“It is the Night of the Long Knives. Those who emerge from it at the end of September will be worthy of it” – CEO of Sompo International, John Charman, quoted from Insurance Insider.
Given recent events, for clients who have exposure directly or indirectly to the insurance losses that will occur from the fall out of hurricanes Harvey and Irma, it is currently very obvious that no one has any idea about the quantum of claims that are likely to arise. Much uncertainty exists.
The losses from Harvey are forecasted to be flood related and predominantly occupying the primary market. The areas with the highest impact are expected to be threefold: the auto sector, property sector and commercial sector. Auto – as a result of waterlogged and damaged car claims; property – due to the devastation of countless properties; and, commercial – businesses unable to continue operating.

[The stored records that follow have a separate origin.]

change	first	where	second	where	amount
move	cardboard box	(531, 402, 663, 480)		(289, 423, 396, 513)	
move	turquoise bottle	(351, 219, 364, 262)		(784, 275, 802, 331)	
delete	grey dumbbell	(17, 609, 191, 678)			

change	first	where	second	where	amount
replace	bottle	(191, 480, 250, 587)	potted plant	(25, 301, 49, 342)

In contrast, Irma looks like being more relevant in the home owners market after the storm surges and wind damage and auto exposure is expected to be less with Irma.
In relative terms, the losses from Irma are expected to surpass the $48+ billion loss from Katrina. The Insurance Insider has quoted Harvey as a loss of $25-$30 billion, making it larger than Sandy. Harvey is not expected to significantly alter both reinsurance and insurance pricing, whilst most commentators would expect Irma to halt declines rather than necessarily increase pricing. Obviously much depends on the eventual level of claims.

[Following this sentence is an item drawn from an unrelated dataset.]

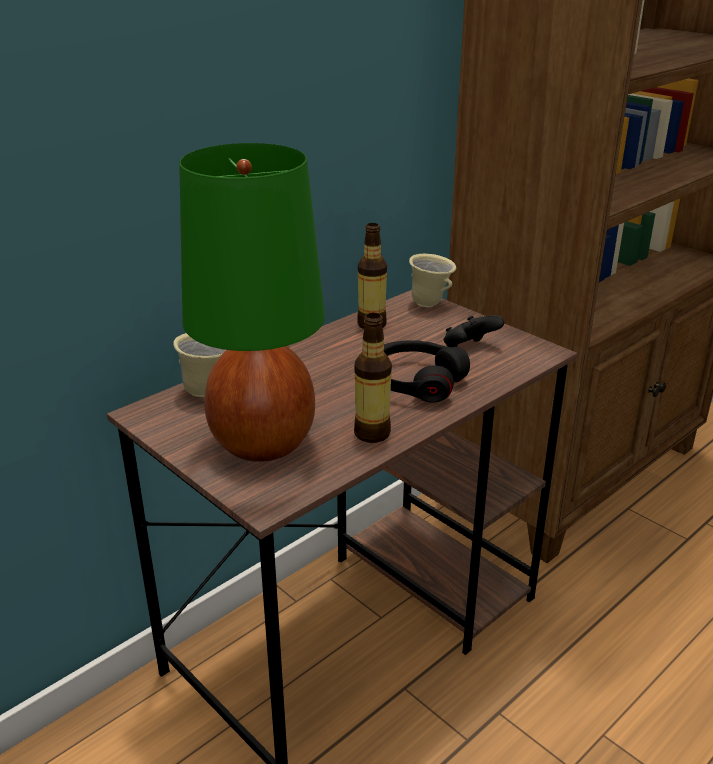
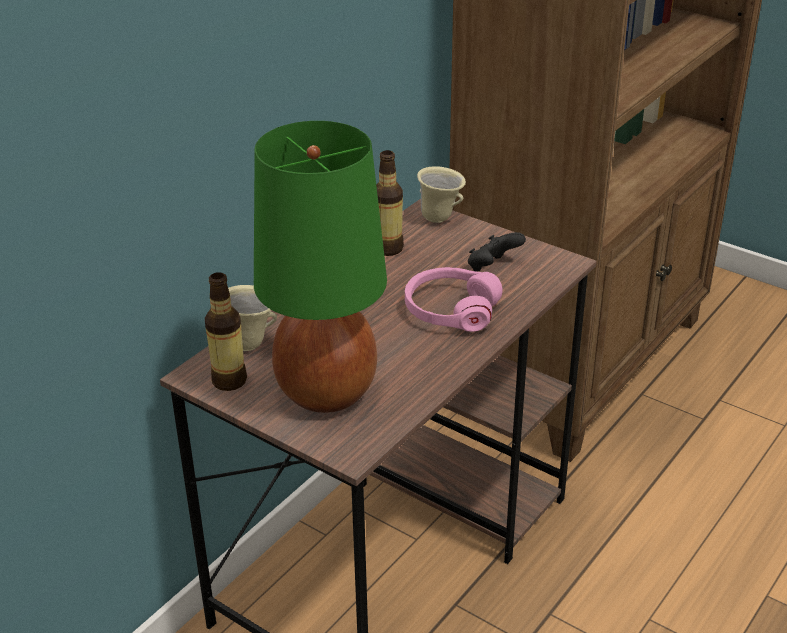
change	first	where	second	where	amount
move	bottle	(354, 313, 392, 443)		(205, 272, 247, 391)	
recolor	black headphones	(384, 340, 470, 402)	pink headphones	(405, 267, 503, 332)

Currently, modeling agencies have been careful to put out numbers and markets are always cautious in the agencies abilities to actually calculate losses as previous estimates have been inaccurate.
For insurance companies with strong capital positions, we could see a number of alternative scenarios. These may vary from offers of cover at penal rates to firms simply looking to assist core clients in a time of need. It will be interesting to see how events unfold for the weaker firms within the market.

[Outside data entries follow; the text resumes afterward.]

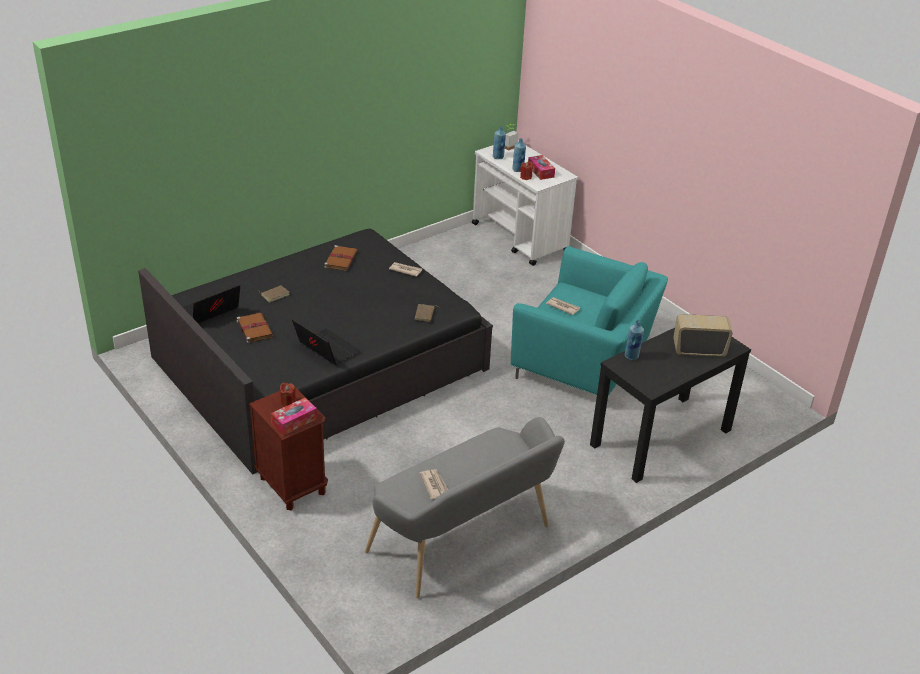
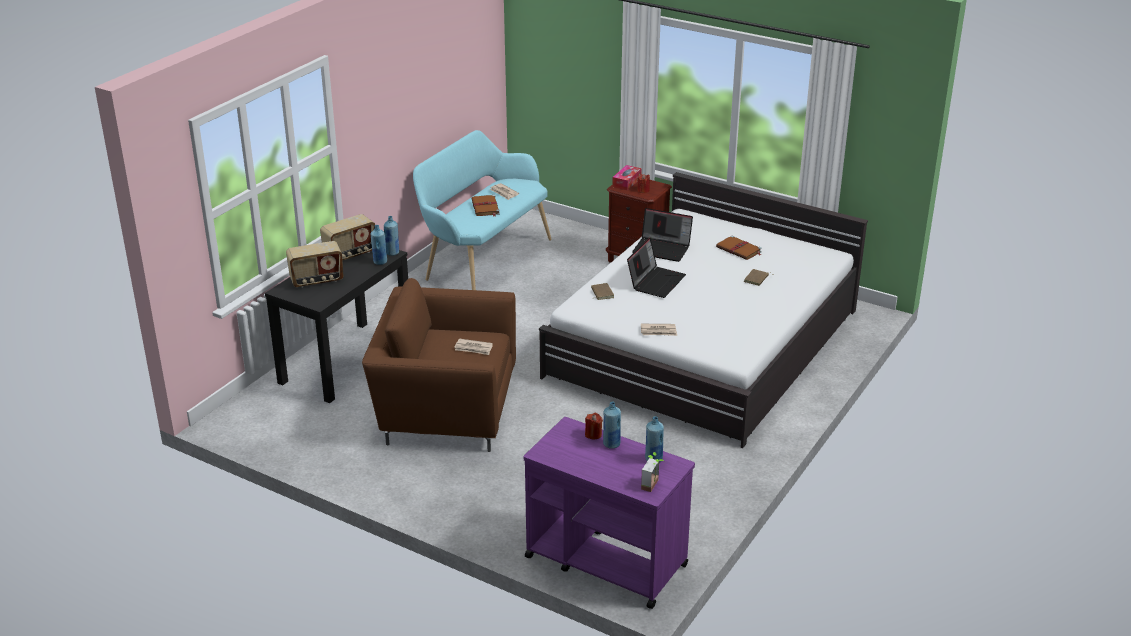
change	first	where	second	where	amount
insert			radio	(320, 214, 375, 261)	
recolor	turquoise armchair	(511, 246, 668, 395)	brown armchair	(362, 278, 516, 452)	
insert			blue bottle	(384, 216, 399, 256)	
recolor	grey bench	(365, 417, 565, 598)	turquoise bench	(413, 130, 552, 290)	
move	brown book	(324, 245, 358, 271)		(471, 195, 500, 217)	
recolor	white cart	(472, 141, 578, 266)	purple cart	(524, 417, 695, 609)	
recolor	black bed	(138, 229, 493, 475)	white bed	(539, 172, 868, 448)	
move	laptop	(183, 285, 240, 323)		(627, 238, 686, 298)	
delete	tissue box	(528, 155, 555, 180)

In terms of the impact on London, Lloyds will be expected to take a loss. Recent years have seen coastal exposure increase and general US catastrophe exposure is a core part of the market. Against this is the fact that recent loss ratios have been hovering around 100% without a major catastrophe. It will be interesting to see if more recent capital providers are scared off or simply reload for another season. The outcome of the next few months will determine if some new providers of capital do stay in for the long-term or simply withdraw and allow an increase in insurance rates to be more sustainable.